Editor's note: This is the fifth in a series of Corelight blog posts focusing on evidence-based security strategy. Catch up on all of the posts here.
The saying “data is king” has been around for quite a while and we all know that the world operates and makes decisions on digital data 24x7x365. But, is data king in the field of cybersecurity? I believe that evidence - not data - is what is needed to speed defenders’ knowledge and response capabilities, so let's talk about both.
Data is a precursor to evidence and is often collected from the network, endpoints, infrastructure (on-premise and cloud), applications in the form of logs, and even people (e.g., law enforcement, partners, etc.). The scale of collections in large enterprises can prove to be an overwhelming amount of data and can lead to questions like: Where do you store all that data? How long do you need to keep it? How do you correlate it to make sense of it, or turn it into evidence that enables an organization to speak with confidence about what happened?
Evidence, on the other hand, begins with the data but extends and enhances it through contextual enrichment (e.g. GeoIP, blocklist/allowlist, CMDB asset information, CVE information, etc.) and correlation (e.g. what happened before, what happened after, etc.). Evidence, with its context and correlation, is what is needed when revealing details of an incident, intrusion, or breach to constituents, board of directors, government oversight agencies, or a court of law. Richard Bejtlich illuminated an important use case for evidence in an earlier blog. So how do you turn data into evidence?

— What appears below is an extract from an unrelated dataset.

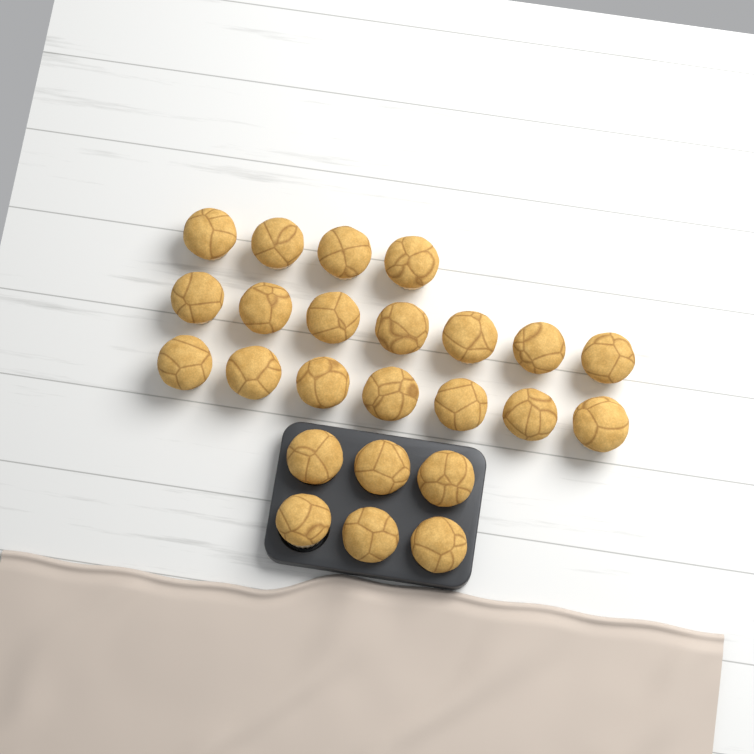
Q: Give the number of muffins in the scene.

Let's take a relatively easy example of the most popular tool used in security operations centers: a SIEM (security information and event management), such as Splunk, Humio, Elastic, Sentinel, etc., in it’s simplest form, is used to collect data from different data sources and sends alerts on potential security threats and vulnerabilities. A necessary, but not sufficient, data source is network data. Network data can be passively collected (so an adversary wouldn’t know whether their activity is being seen) and is immutable (it can’t be manipulated, bypassed, or deleted). The network data is turned into evidence as it is parsed, analyzed, normalized, given context, and correlated with previous and following actions. This evidence (i.e. contextual understanding of what the data means) elevates defenders’ capabilities, allowing them to really focus on their higher-risk detections based on their unique environment. Zeek - the de facto, open source network security standard - is the basis for collecting network data and transforming it into network evidence. The open source community for Zeek has more than 25 years of experience with building network detections for what are known bad behaviors (notjust signatures) and these detections continue to grow based on the real-world experience of members across the globe.
Let's explore a bit deeper into how raw data can be turned into evidence, again using network data as the example. Network data can and should be examined and analyzed as it flows, which is usually referred to as network traffic analysis (NTA). But what is actually examined? Is it really that useful? The protocols (e.g. HTTP, DNS), the timing of the network sessions (e.g. human keystrokes over SSH), the metadata of encrypted network traffic (e.g. SSL, RDP, SSH), or even just the identification of various VPNs in use are examples of how network data can be analyzed. But what now? Notifications or alerts are sent to the security operations center but how do they know what to investigate or what is the most important/dangerous? It is easy to say that each alert should be investigated but the reality is that hundreds of these might be received in an hour and no one has enough manpower to do this. Having the context and correlated activities surrounding the alert (i.e. the evidence) can greatly speed up the human analysis and can be used to fine tune and prioritize the actionable alerts.
As a more complex example, Corelight Investigator has a component that uses machine learning to analyze a series of DNS lookups to assess whether their temporal clustering, failure rates, and lexical structure are strongly suggestive of malware using a "Domain Generation Algorithm" to establish a command-and-control connection. Here we take one form of evidence - the information that Zeek traffic analysis provides - and develop higher-level evidence regarding the nature of activity occurring on a potentially infected system.
Whether your organization only uses a SIEM, a combination of SIEM and custom analytics in a data lake, or a SaaS-based NDR solution (e.g. Corelight Investigator) with a SIEM, the most important thing to ensure is that your organization has the evidence necessary to support effective investigations. Comprehensive network evidence supported with machine-learning and other analytics in a fast, intuitive search platform accelerates security operations to the next level. It dramatically simplifies tier one workflows, so teams have more time for hunting and response - activities that move faster than ever when coupled with an intuitive log query engine. With the ability to quickly pivot to the raw data, teams have the evidence to authoritatively detail what happened and understand how the event occurred.
The take away: you need to turn data into evidence. Evidence powers detections. Detection results, coupled with evidence, provide an organization with the knowledge for a ‘defensible disclosure’ (e.g. ability to be able to articulate exactly what occurred, when it occurred, how long did it last, and how was the activity mitigated). Your organization, stakeholders, and oversight bodies will thank you.